【week2】901. Online Stock Span 解题报告

901. Online Stock Span

题目

Write a class StockSpanner which collects daily price quotes for some stock, and returns the span of that stock’s price for the current day.

The span of the stock’s price today is defined as the maximum number of consecutive days (starting from today and going backwards) for which the price of the stock was less than or equal to today’s price.

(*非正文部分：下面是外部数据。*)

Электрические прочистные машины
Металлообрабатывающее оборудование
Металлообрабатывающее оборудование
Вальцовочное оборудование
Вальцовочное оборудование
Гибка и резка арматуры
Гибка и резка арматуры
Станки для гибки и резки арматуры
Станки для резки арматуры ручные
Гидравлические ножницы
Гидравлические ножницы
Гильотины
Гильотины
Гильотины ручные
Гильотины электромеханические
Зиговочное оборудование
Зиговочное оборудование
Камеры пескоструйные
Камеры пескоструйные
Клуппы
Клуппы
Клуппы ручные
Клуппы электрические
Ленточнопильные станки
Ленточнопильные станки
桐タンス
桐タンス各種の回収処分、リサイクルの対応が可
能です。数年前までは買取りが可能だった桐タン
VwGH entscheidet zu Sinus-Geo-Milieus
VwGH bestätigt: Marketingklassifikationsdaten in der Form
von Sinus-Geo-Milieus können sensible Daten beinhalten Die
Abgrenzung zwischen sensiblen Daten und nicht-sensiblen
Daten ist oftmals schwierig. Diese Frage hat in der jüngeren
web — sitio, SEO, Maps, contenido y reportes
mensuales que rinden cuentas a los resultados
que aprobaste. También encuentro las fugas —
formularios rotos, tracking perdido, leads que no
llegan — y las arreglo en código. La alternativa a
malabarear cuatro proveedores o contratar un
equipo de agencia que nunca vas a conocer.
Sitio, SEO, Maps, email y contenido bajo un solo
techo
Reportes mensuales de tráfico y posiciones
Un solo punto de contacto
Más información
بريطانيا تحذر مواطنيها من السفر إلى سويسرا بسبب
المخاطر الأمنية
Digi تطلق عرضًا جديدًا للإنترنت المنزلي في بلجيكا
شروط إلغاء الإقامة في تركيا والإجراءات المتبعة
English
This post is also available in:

For example, if the price of a stock over the next 7 days were [100, 80, 60, 70, 60, 75, 85], then the stock spans would be [1, 1, 1, 2, 1, 4, 6].

Example 1:

Input: ["StockSpanner","next","next","next","next","next","next","next"], [[],[100],[80],[60],[70],[60],[75],[85]]
Output: [null,1,1,1,2,1,4,6]
Explanation: 
First, S = StockSpanner() is initialized.  Then:
S.next(100) is called and returns 1,
S.next(80) is called and returns 1,
S.next(60) is called and returns 1,
S.next(70) is called and returns 2,
S.next(60) is called and returns 1,
S.next(75) is called and returns 4,
S.next(85) is called and returns 6.

Note that (for example) S.next(75) returned 4, because the last 4 prices
(including today's price of 75) were less than or equal to today's price.

Note:

1. Calls to StockSpanner.next(int price) will have 1 <= price <= 10^5.
2. There will be at most 10000 calls to StockSpanner.next per test case.
3. There will be at most 150000 calls to StockSpanner.next across all test cases.
4. The total time limit for this problem has been reduced by 75% for C++, and 50% for all other languages.

解题报告

题意很简单，有一个序列，每次往里面插入 price 时都要往前看有多少个不大于它的数（包括本身），称为 span。

最简单是维护一个 vector，每次查询都往前搜索，本来也想这么做的，但是看评论说有 $O(1)$ 的方法，惊为天人，于是苦思冥想。

这道题明显是需要某种数据结构来配合，再看每次查询的操作，与栈有异曲同工之妙，如果用栈的话，那每次查询必然是将不大于 price 的元素弹出，这样就必须保存状态，则容易想到可以用 pair<int, int> 保存每个 price 的 span，这样如果当前 price 大于等于栈顶的 price ，那也必然大于等于栈顶 price 的 span 包含的 price （可能讲的不太好）。

换个说法，相当于将所有 price 分成一段一段，每一段的最大值留在栈中并记录该段的 price 数目，每次插入时相当于把小段合并成大段再压入栈中。

然而刚开始想到时并不觉得是 $O(1)$ ，实在想不到更好的办法，a了之后再去看那个评论发现和我做法一样。。

Solution

class StockSpanner {
public:
    StockSpanner() {
        
    }
    
    int next(int price) {
        int ans = 1;
        while (!stock.empty() && stock.top().first <= price) {
          auto top = stock.top();
          ans += top.second;
          stock.pop();
        }
        stock.push(make_pair(price, ans));
        return ans;
    }
  private:
    stack<pair<int, int>> stock;
};

/**
 * Your StockSpanner object will be instantiated and called as such:
 * StockSpanner obj = new StockSpanner();
 * int param_1 = obj.next(price);
 */